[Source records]
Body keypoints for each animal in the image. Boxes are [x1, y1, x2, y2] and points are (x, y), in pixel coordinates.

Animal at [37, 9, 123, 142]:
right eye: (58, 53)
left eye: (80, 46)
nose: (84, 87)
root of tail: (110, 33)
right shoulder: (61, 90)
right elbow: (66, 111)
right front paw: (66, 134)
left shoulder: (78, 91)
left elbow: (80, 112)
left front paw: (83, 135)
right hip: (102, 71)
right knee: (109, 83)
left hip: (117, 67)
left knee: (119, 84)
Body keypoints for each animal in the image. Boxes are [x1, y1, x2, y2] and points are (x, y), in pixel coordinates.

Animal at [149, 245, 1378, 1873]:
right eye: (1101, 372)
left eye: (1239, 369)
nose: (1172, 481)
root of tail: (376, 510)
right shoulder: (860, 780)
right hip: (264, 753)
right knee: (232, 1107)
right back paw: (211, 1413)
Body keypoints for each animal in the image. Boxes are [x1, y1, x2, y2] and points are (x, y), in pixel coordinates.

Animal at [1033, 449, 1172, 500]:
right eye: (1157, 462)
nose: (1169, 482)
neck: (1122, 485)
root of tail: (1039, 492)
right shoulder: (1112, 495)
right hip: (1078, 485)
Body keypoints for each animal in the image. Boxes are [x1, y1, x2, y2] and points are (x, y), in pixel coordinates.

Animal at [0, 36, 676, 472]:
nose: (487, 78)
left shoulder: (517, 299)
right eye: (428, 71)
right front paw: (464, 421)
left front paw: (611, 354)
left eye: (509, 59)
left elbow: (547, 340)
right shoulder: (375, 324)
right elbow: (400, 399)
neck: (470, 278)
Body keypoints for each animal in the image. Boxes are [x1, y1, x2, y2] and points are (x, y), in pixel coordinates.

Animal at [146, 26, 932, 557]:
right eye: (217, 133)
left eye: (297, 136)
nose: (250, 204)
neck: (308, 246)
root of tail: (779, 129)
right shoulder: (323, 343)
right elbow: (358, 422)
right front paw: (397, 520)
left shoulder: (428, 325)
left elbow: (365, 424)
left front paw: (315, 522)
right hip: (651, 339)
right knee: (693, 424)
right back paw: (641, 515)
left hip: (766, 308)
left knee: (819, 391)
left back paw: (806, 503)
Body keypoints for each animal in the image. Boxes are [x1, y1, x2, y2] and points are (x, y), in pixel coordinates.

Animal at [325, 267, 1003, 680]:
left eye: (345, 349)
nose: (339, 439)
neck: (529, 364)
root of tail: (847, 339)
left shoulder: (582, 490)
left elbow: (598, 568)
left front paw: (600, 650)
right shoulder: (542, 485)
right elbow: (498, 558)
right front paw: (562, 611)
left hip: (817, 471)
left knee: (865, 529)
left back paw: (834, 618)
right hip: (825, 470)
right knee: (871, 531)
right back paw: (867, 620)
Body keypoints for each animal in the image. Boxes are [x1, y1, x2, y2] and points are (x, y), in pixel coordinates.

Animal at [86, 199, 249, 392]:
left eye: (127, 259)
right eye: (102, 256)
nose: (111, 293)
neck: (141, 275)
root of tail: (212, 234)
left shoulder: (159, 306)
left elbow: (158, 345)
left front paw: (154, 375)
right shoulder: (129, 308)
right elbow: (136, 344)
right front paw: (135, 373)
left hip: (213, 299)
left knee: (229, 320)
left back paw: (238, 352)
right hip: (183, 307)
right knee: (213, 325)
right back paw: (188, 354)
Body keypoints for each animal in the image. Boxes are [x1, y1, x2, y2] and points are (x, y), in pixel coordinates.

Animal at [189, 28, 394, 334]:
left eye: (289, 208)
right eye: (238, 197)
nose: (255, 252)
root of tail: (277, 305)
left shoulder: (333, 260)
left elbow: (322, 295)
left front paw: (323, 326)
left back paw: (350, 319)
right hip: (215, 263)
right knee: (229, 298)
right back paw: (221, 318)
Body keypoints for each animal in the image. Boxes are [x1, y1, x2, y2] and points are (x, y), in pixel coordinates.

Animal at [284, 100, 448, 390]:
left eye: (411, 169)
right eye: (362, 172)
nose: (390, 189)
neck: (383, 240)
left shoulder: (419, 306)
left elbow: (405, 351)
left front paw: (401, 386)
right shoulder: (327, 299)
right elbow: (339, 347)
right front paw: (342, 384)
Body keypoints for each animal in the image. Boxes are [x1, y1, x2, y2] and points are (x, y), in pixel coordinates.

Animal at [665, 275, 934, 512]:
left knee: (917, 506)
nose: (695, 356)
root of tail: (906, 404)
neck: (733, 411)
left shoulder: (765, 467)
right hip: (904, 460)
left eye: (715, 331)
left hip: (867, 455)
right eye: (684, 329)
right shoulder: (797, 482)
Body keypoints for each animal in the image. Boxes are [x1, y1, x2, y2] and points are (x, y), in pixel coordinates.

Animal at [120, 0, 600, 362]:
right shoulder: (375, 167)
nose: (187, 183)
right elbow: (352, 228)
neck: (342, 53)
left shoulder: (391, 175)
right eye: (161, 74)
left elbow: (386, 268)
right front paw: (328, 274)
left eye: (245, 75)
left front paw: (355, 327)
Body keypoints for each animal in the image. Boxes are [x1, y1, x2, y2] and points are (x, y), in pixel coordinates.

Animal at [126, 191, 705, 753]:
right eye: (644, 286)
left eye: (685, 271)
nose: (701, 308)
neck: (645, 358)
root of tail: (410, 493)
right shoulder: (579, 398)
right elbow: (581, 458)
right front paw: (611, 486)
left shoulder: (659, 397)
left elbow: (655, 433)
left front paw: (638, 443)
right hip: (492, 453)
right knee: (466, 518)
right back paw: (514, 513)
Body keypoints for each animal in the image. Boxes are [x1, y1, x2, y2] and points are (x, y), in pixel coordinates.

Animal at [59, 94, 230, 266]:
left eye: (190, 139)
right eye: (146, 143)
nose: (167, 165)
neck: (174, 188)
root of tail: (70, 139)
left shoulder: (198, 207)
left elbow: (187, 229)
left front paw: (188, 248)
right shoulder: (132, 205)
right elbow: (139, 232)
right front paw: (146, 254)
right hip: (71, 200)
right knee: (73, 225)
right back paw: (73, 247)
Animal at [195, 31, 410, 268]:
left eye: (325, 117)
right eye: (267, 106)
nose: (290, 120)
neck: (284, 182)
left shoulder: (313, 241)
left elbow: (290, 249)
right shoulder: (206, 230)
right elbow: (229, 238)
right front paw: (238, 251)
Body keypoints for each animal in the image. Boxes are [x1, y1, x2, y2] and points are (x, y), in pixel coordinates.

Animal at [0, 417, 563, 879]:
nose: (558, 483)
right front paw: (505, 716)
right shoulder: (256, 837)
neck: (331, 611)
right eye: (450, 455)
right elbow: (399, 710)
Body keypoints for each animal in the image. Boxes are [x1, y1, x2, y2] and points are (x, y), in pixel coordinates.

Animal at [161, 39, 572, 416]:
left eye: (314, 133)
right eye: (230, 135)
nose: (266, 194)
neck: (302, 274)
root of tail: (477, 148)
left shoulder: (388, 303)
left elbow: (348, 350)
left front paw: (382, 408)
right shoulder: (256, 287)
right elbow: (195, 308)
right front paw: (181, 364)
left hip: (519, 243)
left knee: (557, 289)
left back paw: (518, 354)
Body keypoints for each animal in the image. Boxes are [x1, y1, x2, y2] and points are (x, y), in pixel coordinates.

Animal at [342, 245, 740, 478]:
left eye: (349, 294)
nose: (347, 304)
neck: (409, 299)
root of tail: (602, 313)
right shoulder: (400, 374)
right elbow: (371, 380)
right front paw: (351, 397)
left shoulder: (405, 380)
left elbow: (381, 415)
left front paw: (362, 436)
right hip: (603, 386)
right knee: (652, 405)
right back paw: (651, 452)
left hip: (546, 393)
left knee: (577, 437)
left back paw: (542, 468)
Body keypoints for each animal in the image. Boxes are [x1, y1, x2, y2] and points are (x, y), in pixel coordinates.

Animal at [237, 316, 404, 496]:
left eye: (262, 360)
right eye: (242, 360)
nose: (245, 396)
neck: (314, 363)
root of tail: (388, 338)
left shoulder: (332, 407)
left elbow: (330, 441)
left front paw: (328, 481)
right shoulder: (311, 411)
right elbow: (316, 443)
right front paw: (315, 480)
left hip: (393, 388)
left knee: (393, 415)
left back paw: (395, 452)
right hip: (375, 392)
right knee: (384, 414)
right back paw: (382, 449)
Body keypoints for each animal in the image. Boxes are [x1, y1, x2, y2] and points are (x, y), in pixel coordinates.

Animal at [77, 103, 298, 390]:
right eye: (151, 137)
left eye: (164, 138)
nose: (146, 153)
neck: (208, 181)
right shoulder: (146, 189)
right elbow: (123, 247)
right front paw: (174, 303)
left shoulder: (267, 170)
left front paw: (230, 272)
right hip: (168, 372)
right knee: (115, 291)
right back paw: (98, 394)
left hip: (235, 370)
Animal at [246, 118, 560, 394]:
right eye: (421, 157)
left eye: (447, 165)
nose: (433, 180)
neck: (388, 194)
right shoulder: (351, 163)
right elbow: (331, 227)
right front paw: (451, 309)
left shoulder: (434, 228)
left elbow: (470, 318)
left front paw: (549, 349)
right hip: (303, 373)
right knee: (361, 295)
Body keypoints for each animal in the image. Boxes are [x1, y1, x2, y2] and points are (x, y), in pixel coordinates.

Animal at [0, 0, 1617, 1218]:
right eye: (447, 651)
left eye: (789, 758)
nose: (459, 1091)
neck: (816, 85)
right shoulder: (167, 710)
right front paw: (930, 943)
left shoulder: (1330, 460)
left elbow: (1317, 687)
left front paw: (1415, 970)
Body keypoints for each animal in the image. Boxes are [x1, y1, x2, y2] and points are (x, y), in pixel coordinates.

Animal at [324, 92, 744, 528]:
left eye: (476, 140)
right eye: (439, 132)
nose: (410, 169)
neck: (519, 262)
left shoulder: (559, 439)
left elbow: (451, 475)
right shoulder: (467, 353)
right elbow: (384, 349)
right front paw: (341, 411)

> _TASK STATEMENT_: Look above for the line holding "right shoulder: (61, 90)" and the line holding "left knee: (119, 84)". Retype both, and every line between them, word for word and nothing else.

> _PROBLEM SOLUTION_:
right shoulder: (61, 90)
right elbow: (66, 111)
right front paw: (66, 134)
left shoulder: (78, 91)
left elbow: (80, 112)
left front paw: (83, 135)
right hip: (102, 71)
right knee: (109, 83)
left hip: (117, 67)
left knee: (119, 84)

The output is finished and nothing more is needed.